Deutsche Bank: Aktie verliert stärker als der DAX
Schwache Konjunkturdaten aus der Eurozone setzen dem deutschen Aktienmarkt am Donnerstag zu. Zu den größten Verlierern zählt die Aktie der Deutschen Bank.
Die Wirtschaft des Euroraums war im vierten Quartal 2012 noch tiefer als erwartet in die Rezession gerutscht. "Die wirtschaftliche Misere in den Peripheriestaaten hält an", schrieb Analyst Thomas Gitzel von der VP Bank in einem Kommentar.

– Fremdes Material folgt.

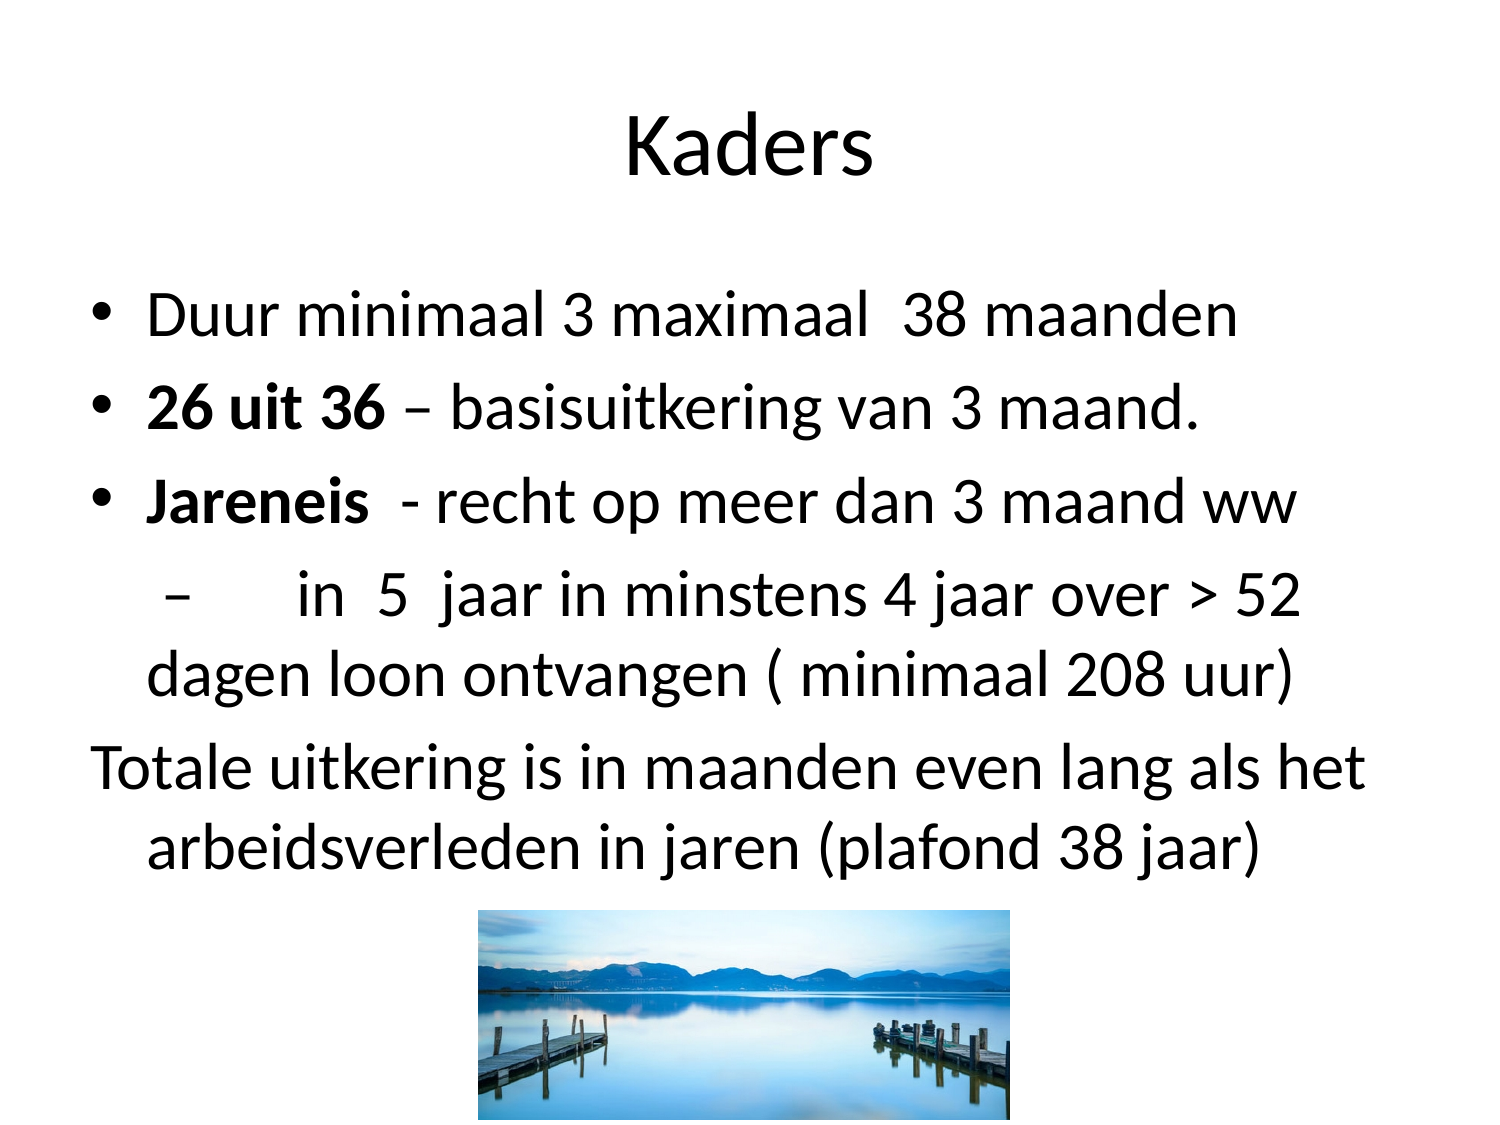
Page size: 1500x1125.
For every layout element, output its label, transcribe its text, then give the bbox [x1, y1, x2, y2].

Das Zahlenmaterial zeige einmal mehr, wie tief der Währungsraum noch im Sumpf der Schuldenkrise feststecke: "Während es in den vergangenen Monaten an den Finanzmärkten der Peripherieländer zu deutlichen Entspannungstendenzen kam, gilt dies für die realwirtschaftliche Entwicklung nicht."
Bankaktien im Minus
Die Risikoneigung der Anleger ist am Donnerstag weiter zurückgegangen. Das bekommen Bankaktien zu spüren, die relativ hohe Verluste verbuchen. Am Nachmittag rutscht die Aktie der Deutschen Bank um 1,7 Prozent ab, die Commerzbank-Aktie verliert sogar über zwei Prozent.

Chance für Mutige
Das Umfeld für Aktien ist nach wie vor gut. Kurzzeitige Kursrücksetzer sind nicht ungewöhnlich. DER AKTIONÄR sieht überdurchschnittliches Potenzial bei der Aktie der Deutschen Bank. Spekulativ orientierte Anleger steigen ein und setzen den Stoppkurs bei 31 Euro.